Вигго смотрел на нее еще пару секунд, точно ждал продолжения — пояснения, почему это должно было его волновать. Лита мысленно выругалась, но ни лицо, ни голос ее не дрогнули.

— Она любила тебя, как собственного сына, — напомнила чародейка, стараясь не слишком настаивать, — и ты любил ее, ведь правда?

— Потому что мне никто тогда не рассказывал, что моя настоящая мать — ты, — напомнил Вигго мягко. Он не обвинял, не жаловался — просто приводил проклятые аргументы. И Лита знала — для юного Эретэ, как для любого представителя его вида, личность матери не имела ровным счетом никакого значения с того момента, как детеныш учился самостоятельно ползать по вертикальным поверхностям, защищать себя от возможных врагов и охотиться. Таков был закон их природы, а Детлафф был для мальчика в первую очередь родственной душой и спутником, и лишь потом — отцом.

— Меня приглашают на панихиду, — попыталась Лита вновь, хотя и понимала уже всю глупость своих слов, — может быть, ты тоже захочешь попрощаться с ней? В приглашении тебя не упоминают, но ведь ты и не изгнанник. Наш уход был добровольным.

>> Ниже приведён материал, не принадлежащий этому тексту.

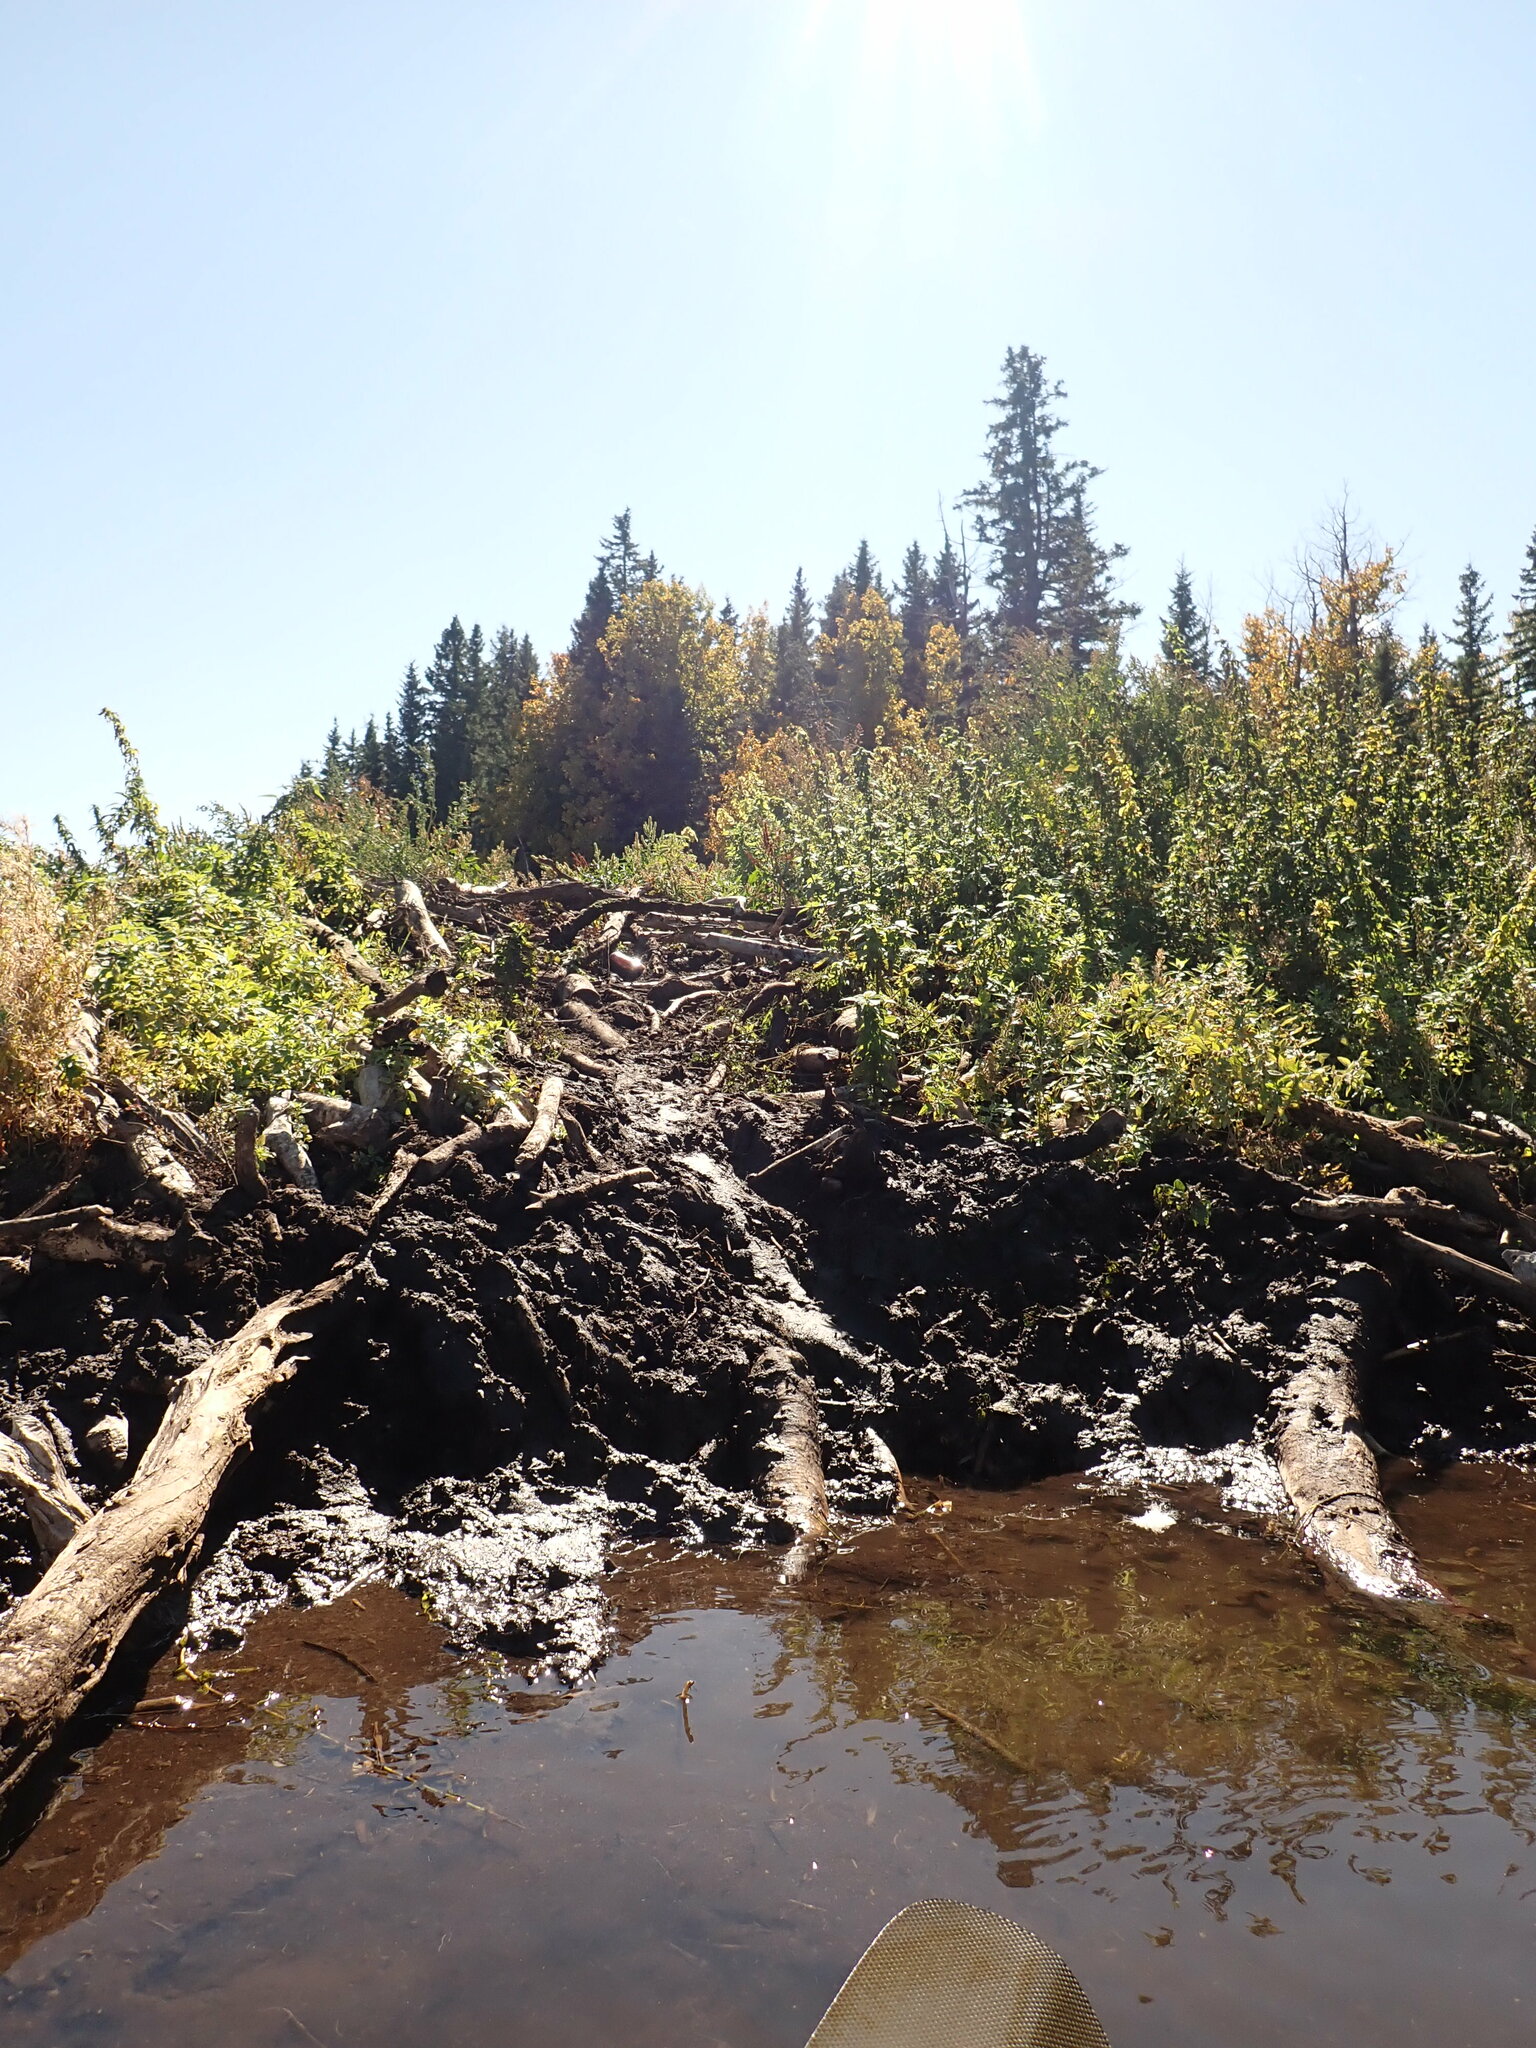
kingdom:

Вигго неожиданно смутился. Чародейка заметила, как он поднял глаза и поискал взглядом Детлаффа, все еще стоявшего у Литы за спиной, словно ждал от него поддержки.

— Мы хотели сказать тебе, — заговорил мальчик, дождавшись, видимо, ответного ободряющего взора, — но не находили подходящего момента.

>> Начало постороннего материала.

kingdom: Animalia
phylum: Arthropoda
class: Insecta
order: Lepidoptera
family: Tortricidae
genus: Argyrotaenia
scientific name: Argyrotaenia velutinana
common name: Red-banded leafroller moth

Значит, в нем, несмотря на всю силу вампирской крови в его жилах, осталась еще капля человеческого — пусть и та, что отвечала за смущение и неуверенность. Лита моргнула, стараясь скрыть вновь охватившую ее тревогу.

— Сказать — что? — переспросила она.

— Мы с Эретэ, — Детлафф наконец взял на себя обязанности старшего в стае и выступил вперед, — давно думали о том, что этот дом и эта долина слишком малы для нас.

— Вы летаете, где хотите, — напомнила Лита в нелепой попытке найти собственные аргументы. Слова Детлаффа были полны странного, невыносимого смысла, которого она пока не могла понять, — вас ничто не сдерживает.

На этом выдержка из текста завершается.